BRONTEKST |
ECLI:NL:RVS:2013:1936

Raad van State

Datum uitspraak
13 november 2013
Publicatiedatum
13 november 2013
Zaaknummer
201209796/1/T2/R4
Instantie
Raad van State
Type
Uitspraak
Rechtsgebied
Bestuursrecht
Procedures
  • Tussenuitspraak bestuurlijke lus
Rechters
Vindplaatsen
  • Rechtspraak.nl
AI samenvatting door LexboostAutomatisch gegenereerd

Tussenuitspraak over wijzigingsplan Janverswollezone Zuid en de Flora- en faunawet

In deze tussenuitspraak van de Afdeling bestuursrechtspraak van de Raad van State, gedateerd 13 november 2013, wordt het college van burgemeester en wethouders van Gouda opgedragen om een gebrek in het besluit van 4 september 2012, betreffende het wijzigingsplan "Janverswollezone Zuid", te herstellen. De appellant, een onderneming gevestigd te Reeuwijk, heeft beroep ingesteld tegen dit besluit, omdat het college in de plantoelichting heeft gesteld dat toetsing aan de Flora- en faunawet (Ffw) niet noodzakelijk is. De Afdeling heeft echter geoordeeld dat deze stelling niet juist is, aangezien er nog bebouwing aanwezig is in het plangebied en er mogelijk beschermde diersoorten aanwezig zijn. De Afdeling heeft het college opgedragen om binnen twaalf weken het gebrek te herstellen door de motivering te verbeteren en aan te tonen dat de Ffw niet aan de uitvoerbaarheid van het plan in de weg staat. Na een eerdere tussenuitspraak heeft het college een rapport over natuuronderzoek ingediend, maar de Afdeling concludeert dat het college niet aannemelijk heeft gemaakt dat ontheffing kan worden verkregen voor de mogelijk aanwezige beschermde soorten. De Afdeling heeft het college nu een termijn van zestien weken gegeven om het gebrek te herstellen of het besluit in te trekken. De uitspraak benadrukt de noodzaak van een deugdelijke motivering in het kader van de Ffw en de bescherming van inheemse diersoorten.

AANGELEVERDE GEGEVENS |
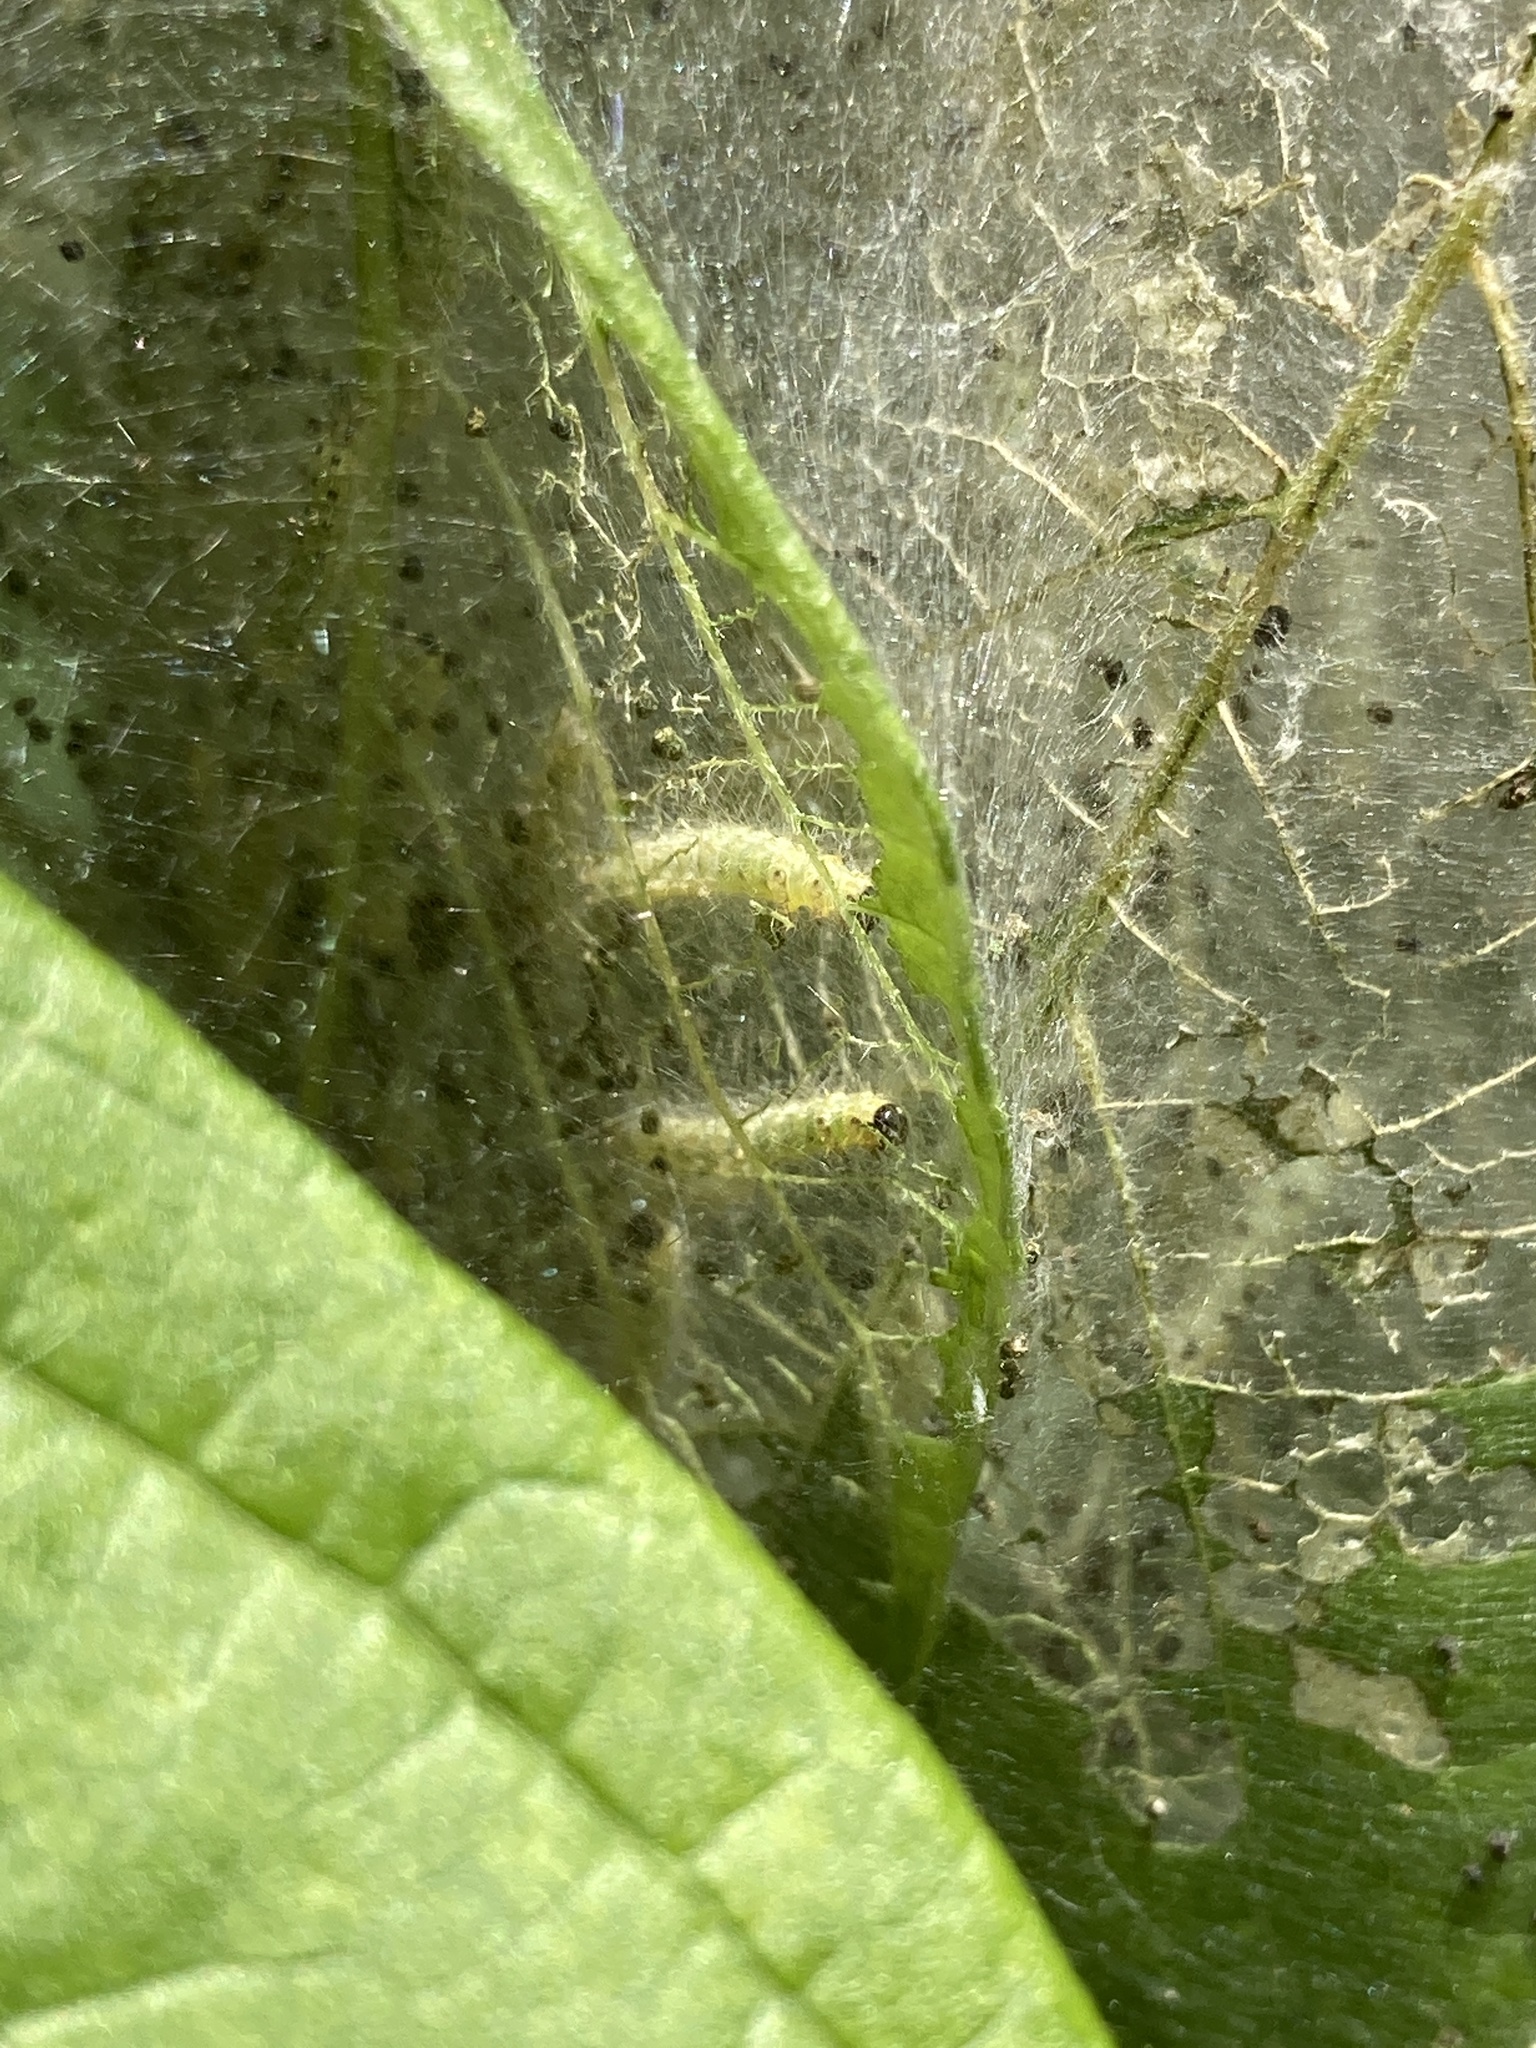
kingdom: Animalia
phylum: Arthropoda
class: Insecta
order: Lepidoptera
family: Erebidae
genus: Hyphantria
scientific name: Hyphantria cunea
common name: American white moth
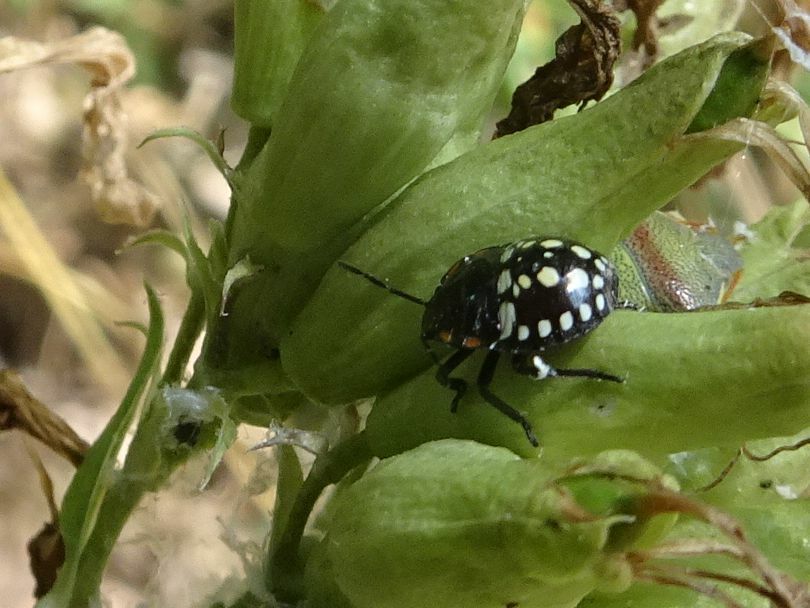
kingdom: Animalia
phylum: Arthropoda
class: Insecta
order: Hemiptera
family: Pentatomidae
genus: Nezara
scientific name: Nezara viridula
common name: Southern green stink bug
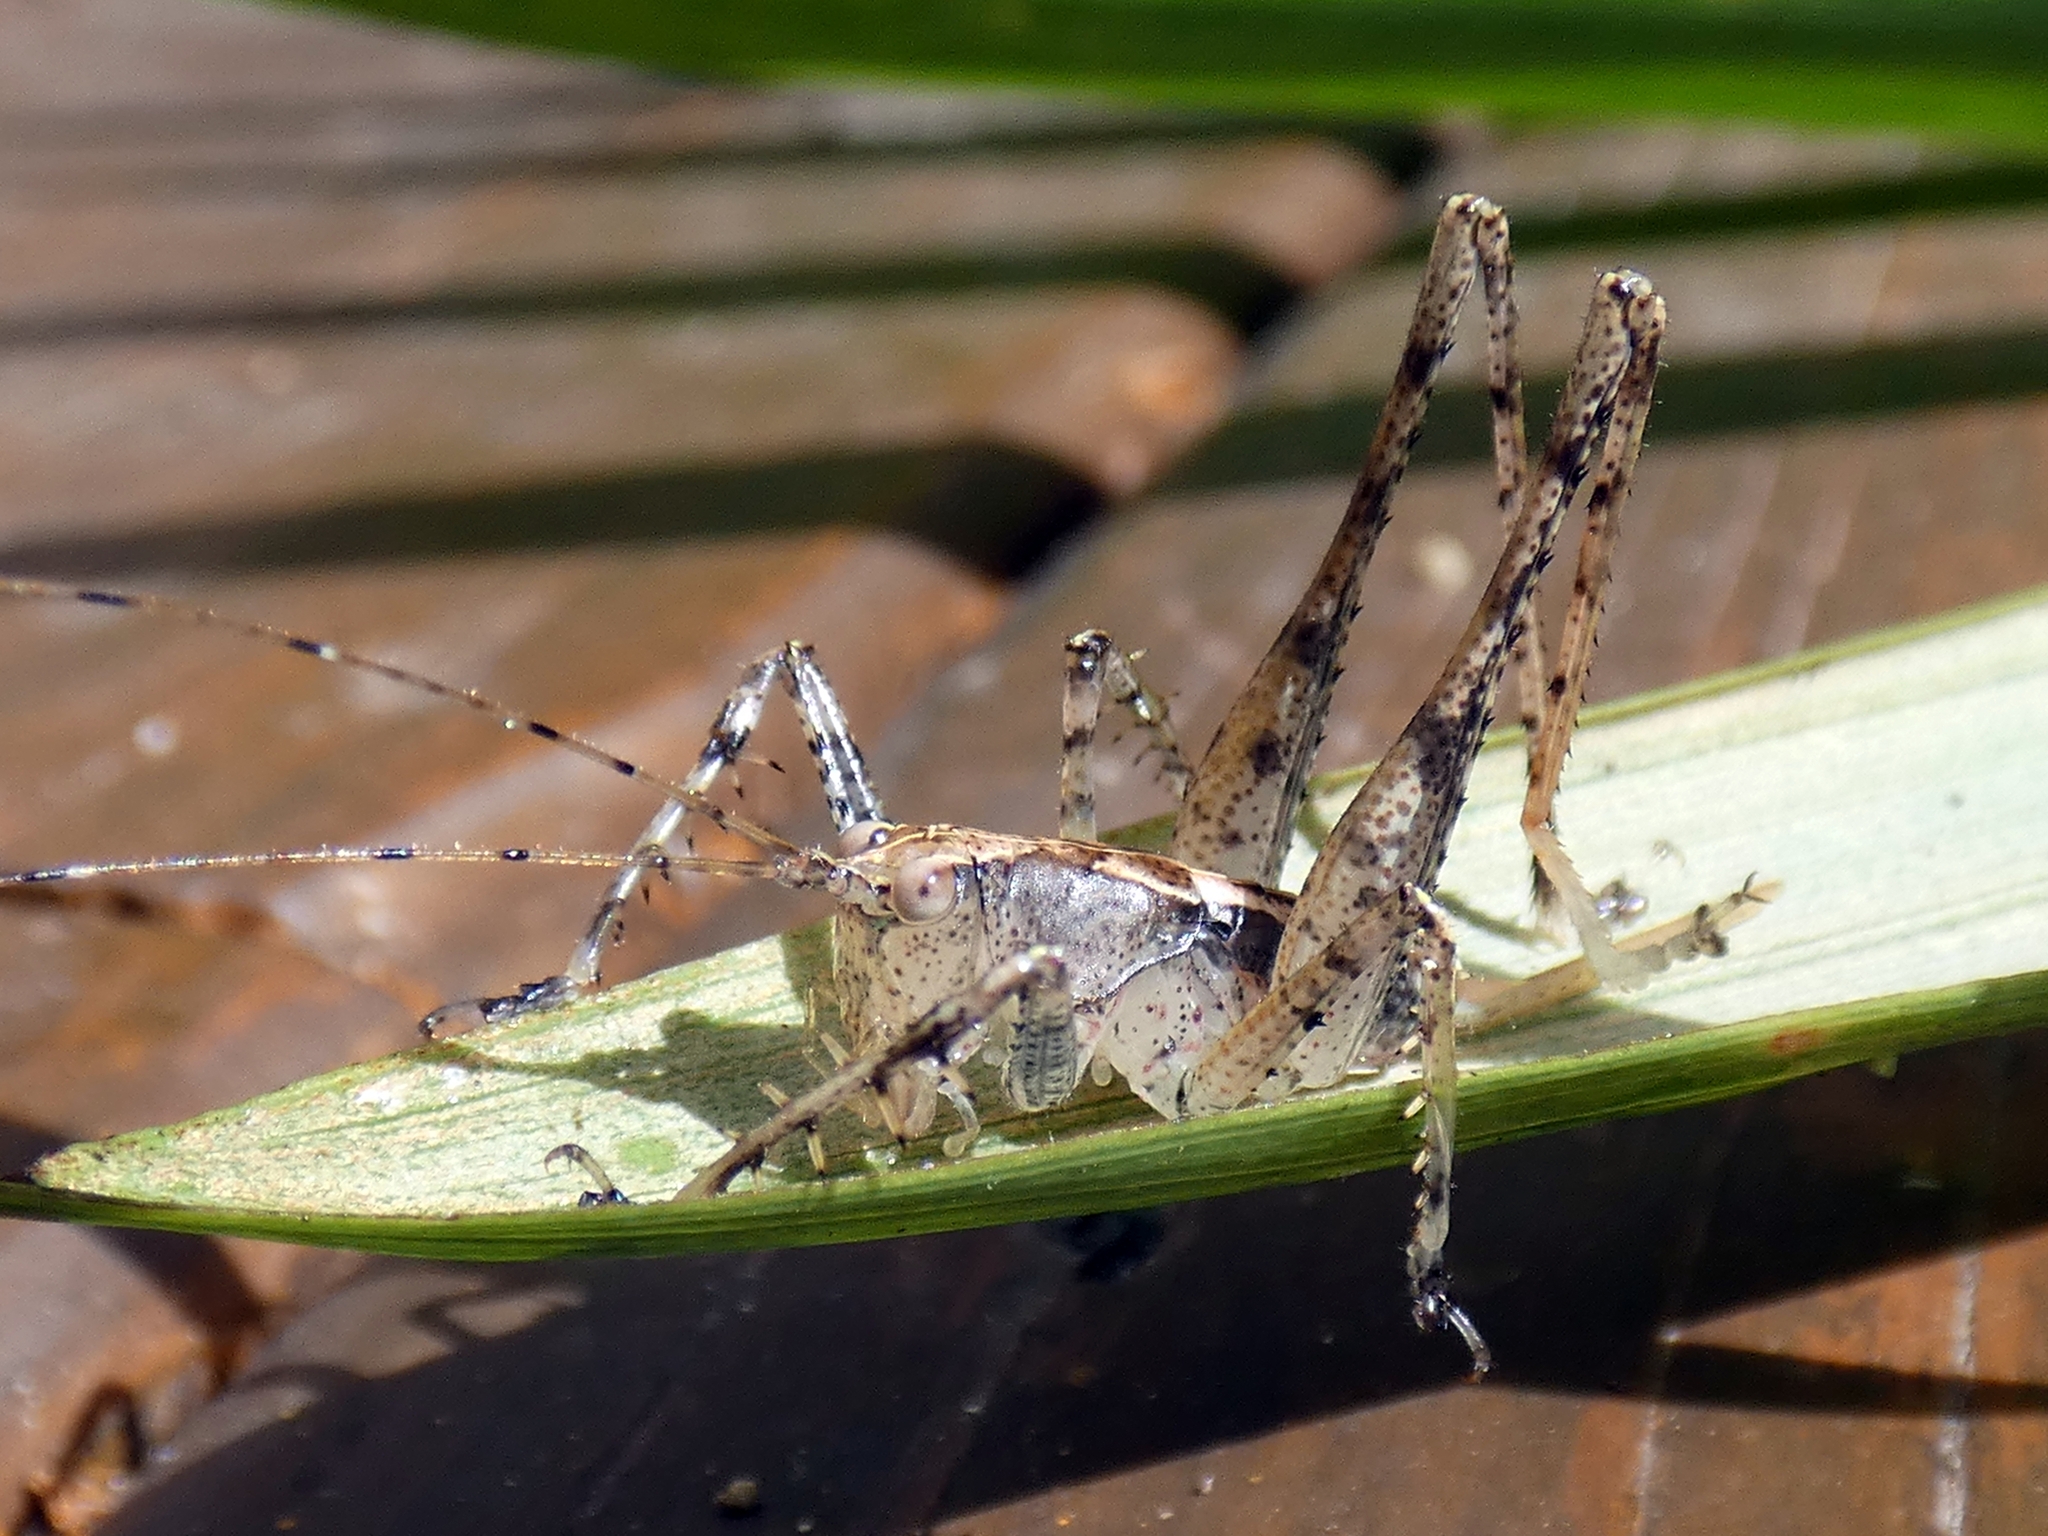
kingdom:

OPDRACHT 1 | Welke termijn geeft de Afdeling het college in de uitspraak over de Janverswollezone Zuid om het gebrek te herstellen of het besluit in te trekken?
OPDRACHT 2 | Breid de brontekst over de tussenuitspraak over de Janverswollezone Zuid uit met een vervolg dat aansluit op de laatste zin.

ANTWOORD 1 | Een termijn van zestien weken.

ANTWOORD 2 |
Uitspraak

201209796/1/T2/R4.
Datum uitspraak: 13 november 2013
AFDELING
BESTUURSRECHTSPRAAK
Tussenuitspraak met toepassing van artikel 46, zesde lid, van de Wet op de Raad van State in het geding tussen:
[appellant], gevestigd te Reeuwijk, en haar firmanten [firmant A], [firmant B] en [firmant C] (hierna tezamen en in enkelvoud: [appellant]),
appellanten,
en
het college van burgemeester en wethouders van Gouda,
verweerder.
Procesverloop
Bij besluit van 4 september 2012 heeft het college het wijzigingsplan "Janverswollezone Zuid" vastgesteld.
Tegen dit besluit heeft [appellant] beroep ingesteld.
Het college heeft een verweerschrift ingediend.
De Afdeling heeft de zaak ter zitting behandeld op 31 januari 2013, waar [appellant], vertegenwoordigd door [firmant A] en [gemachtigde] en bijgestaan door mr. H.J. Breeman, advocaat te Rotterdam, en het college, vertegenwoordigd door mr. B.T. Goerdat en drs. P. Vuijk, beiden werkzaam bij de gemeente, zijn verschenen.
Bij tussenuitspraak van 1 mei 2013, nr. 201209796/1/T1/R4, heeft de Afdeling het college opgedragen om binnen twaalf weken na de verzending van de tussenuitspraak het daarin omschreven gebrek te herstellen. Deze tussenuitspraak is aangehecht.
Het college heeft bij brief, verzonden op 24 juni 2013, te kennen gegeven dat hij het besluit van 4 september 2012 heeft voorzien van een nadere motivering. Daarmee is het gebrek in dat besluit hersteld, aldus het college.
Daartoe in de gelegenheid gesteld heeft [appellant] een zienswijze naar voren gebracht.
Overwegingen
1. Ingevolge artikel 46, zesde lid, van de Wet op de Raad van State, zoals dit luidde ten tijde van belang, kan de Afdeling het bestuursorgaan opdragen een gebrek in het bestreden besluit te herstellen of te laten herstellen.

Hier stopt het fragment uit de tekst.